Stored records
<<<<

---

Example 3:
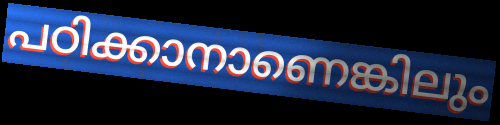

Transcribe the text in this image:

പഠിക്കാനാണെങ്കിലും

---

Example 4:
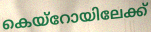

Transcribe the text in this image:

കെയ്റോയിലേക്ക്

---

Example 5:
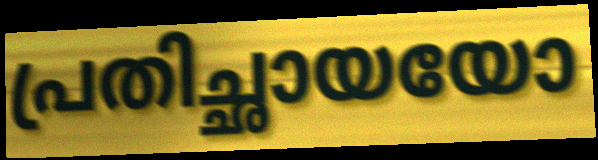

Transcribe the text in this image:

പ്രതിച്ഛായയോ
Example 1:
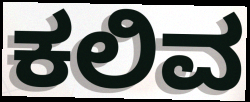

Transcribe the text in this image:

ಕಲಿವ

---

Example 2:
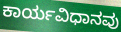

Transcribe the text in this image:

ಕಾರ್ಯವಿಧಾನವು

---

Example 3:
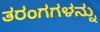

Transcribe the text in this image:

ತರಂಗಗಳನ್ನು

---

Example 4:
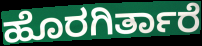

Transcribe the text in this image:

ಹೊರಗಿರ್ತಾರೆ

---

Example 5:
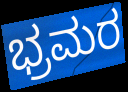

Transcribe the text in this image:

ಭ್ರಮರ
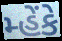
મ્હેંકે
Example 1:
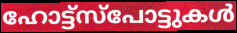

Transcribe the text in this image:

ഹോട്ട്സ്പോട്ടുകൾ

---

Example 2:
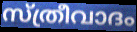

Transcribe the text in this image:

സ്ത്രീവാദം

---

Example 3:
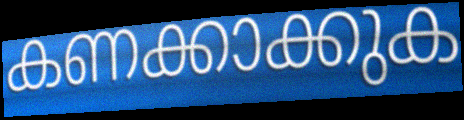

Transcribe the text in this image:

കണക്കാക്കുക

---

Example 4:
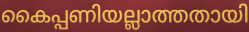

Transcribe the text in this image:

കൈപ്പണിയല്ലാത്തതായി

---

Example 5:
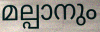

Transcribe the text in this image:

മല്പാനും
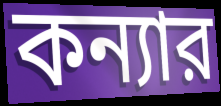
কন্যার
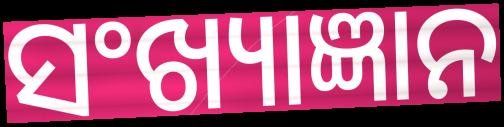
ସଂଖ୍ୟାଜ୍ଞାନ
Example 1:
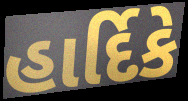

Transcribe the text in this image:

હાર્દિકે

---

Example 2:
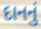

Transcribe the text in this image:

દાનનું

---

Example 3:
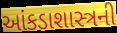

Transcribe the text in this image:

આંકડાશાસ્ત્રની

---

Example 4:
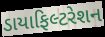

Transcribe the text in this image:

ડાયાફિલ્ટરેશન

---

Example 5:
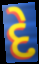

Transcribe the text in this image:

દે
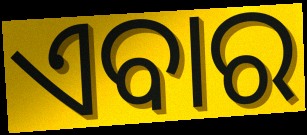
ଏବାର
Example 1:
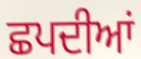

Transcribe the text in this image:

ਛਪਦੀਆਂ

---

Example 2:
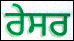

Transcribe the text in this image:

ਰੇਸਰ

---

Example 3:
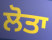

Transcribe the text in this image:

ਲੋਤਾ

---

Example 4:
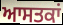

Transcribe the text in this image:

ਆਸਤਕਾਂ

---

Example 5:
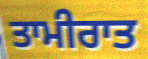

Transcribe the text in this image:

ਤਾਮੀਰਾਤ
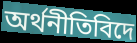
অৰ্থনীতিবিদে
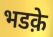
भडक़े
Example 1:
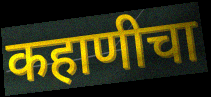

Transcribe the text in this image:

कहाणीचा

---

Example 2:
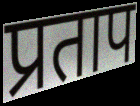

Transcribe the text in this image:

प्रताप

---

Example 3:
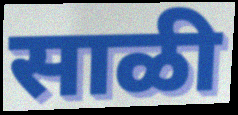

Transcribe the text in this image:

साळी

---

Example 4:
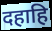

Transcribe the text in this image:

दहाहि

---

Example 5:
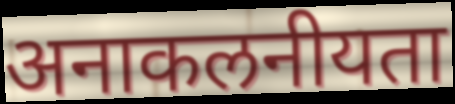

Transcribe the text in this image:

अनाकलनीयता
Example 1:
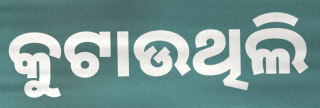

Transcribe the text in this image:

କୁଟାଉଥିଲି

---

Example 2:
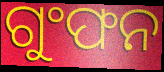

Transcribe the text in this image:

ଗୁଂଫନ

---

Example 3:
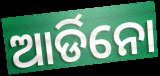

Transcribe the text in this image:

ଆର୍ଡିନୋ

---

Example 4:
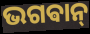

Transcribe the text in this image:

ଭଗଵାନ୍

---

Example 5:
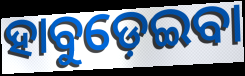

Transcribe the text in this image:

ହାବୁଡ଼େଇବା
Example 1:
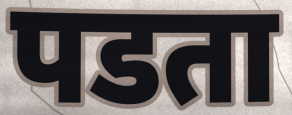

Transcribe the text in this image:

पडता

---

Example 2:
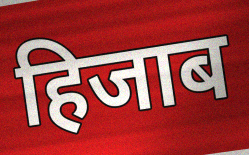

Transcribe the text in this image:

>>>>

Render all of the data above as a Markdown table with two columns, Row (a running row number) and Line (the text of that line). Omit blank lines, and leave the pictures out of the table.

## Result
| Row | Line |
|---|---|
| 1 | --- |
| 2 | Example 3: |
| 3 | Transcribe the text in this image: |
| 4 | പഠിക്കാനാണെങ്കിലും |
| 5 | --- |
| 6 | Example 4: |
| 7 | Transcribe the text in this image: |
| 8 | കെയ്റോയിലേക്ക് |
| 9 | --- |
| 10 | Example 5: |
| 11 | Transcribe the text in this image: |
| 12 | പ്രതിച്ഛായയോ |
| 13 | Example 1: |
| 14 | Transcribe the text in this image: |
| 15 | ಕಲಿವ |
| 16 | --- |
| 17 | Example 2: |
| 18 | Transcribe the text in this image: |
| 19 | ಕಾರ್ಯವಿಧಾನವು |
| 20 | --- |
| 21 | Example 3: |
| 22 | Transcribe the text in this image: |
| 23 | ತರಂಗಗಳನ್ನು |
| 24 | --- |
| 25 | Example 4: |
| 26 | Transcribe the text in this image: |
| 27 | ಹೊರಗಿರ್ತಾರೆ |
| 28 | --- |
| 29 | Example 5: |
| 30 | Transcribe the text in this image: |
| 31 | ಭ್ರಮರ |
| 32 | મ્હેંકે |
| 33 | Example 1: |
| 34 | Transcribe the text in this image: |
| 35 | ഹോട്ട്സ്പോട്ടുകൾ |
| 36 | --- |
| 37 | Example 2: |
| 38 | Transcribe the text in this image: |
| 39 | സ്ത്രീവാദം |
| 40 | --- |
| 41 | Example 3: |
| 42 | Transcribe the text in this image: |
| 43 | കണക്കാക്കുക |
| 44 | --- |
| 45 | Example 4: |
| 46 | Transcribe the text in this image: |
| 47 | കൈപ്പണിയല്ലാത്തതായി |
| 48 | --- |
| 49 | Example 5: |
| 50 | Transcribe the text in this image: |
| 51 | മല്പാനും |
| 52 | কন্যার |
| 53 | ସଂଖ୍ୟାଜ୍ଞାନ |
| 54 | Example 1: |
| 55 | Transcribe the text in this image: |
| 56 | હાર્દિકે |
| 57 | --- |
| 58 | Example 2: |
| 59 | Transcribe the text in this image: |
| 60 | દાનનું |
| 61 | --- |
| 62 | Example 3: |
| 63 | Transcribe the text in this image: |
| 64 | આંકડાશાસ્ત્રની |
| 65 | --- |
| 66 | Example 4: |
| 67 | Transcribe the text in this image: |
| 68 | ડાયાફિલ્ટરેશન |
| 69 | --- |
| 70 | Example 5: |
| 71 | Transcribe the text in this image: |
| 72 | દે |
| 73 | ଏବାର |
| 74 | Example 1: |
| 75 | Transcribe the text in this image: |
| 76 | ਛਪਦੀਆਂ |
| 77 | --- |
| 78 | Example 2: |
| 79 | Transcribe the text in this image: |
| 80 | ਰੇਸਰ |
| 81 | --- |
| 82 | Example 3: |
| 83 | Transcribe the text in this image: |
| 84 | ਲੋਤਾ |
| 85 | --- |
| 86 | Example 4: |
| 87 | Transcribe the text in this image: |
| 88 | ਆਸਤਕਾਂ |
| 89 | --- |
| 90 | Example 5: |
| 91 | Transcribe the text in this image: |
| 92 | ਤਾਮੀਰਾਤ |
| 93 | অৰ্থনীতিবিদে |
| 94 | भडक़े |
| 95 | Example 1: |
| 96 | Transcribe the text in this image: |
| 97 | कहाणीचा |
| 98 | --- |
| 99 | Example 2: |
| 100 | Transcribe the text in this image: |
| 101 | प्रताप |
| 102 | --- |
| 103 | Example 3: |
| 104 | Transcribe the text in this image: |
| 105 | साळी |
| 106 | --- |
| 107 | Example 4: |
| 108 | Transcribe the text in this image: |
| 109 | दहाहि |
| 110 | --- |
| 111 | Example 5: |
| 112 | Transcribe the text in this image: |
| 113 | अनाकलनीयता |
| 114 | Example 1: |
| 115 | Transcribe the text in this image: |
| 116 | କୁଟାଉଥିଲି |
| 117 | --- |
| 118 | Example 2: |
| 119 | Transcribe the text in this image: |
| 120 | ଗୁଂଫନ |
| 121 | --- |
| 122 | Example 3: |
| 123 | Transcribe the text in this image: |
| 124 | ଆର୍ଡିନୋ |
| 125 | --- |
| 126 | Example 4: |
| 127 | Transcribe the text in this image: |
| 128 | ଭଗଵାନ୍ |
| 129 | --- |
| 130 | Example 5: |
| 131 | Transcribe the text in this image: |
| 132 | ହାବୁଡ଼େଇବା |
| 133 | Example 1: |
| 134 | Transcribe the text in this image: |
| 135 | पडता |
| 136 | --- |
| 137 | Example 2: |
| 138 | Transcribe the text in this image: |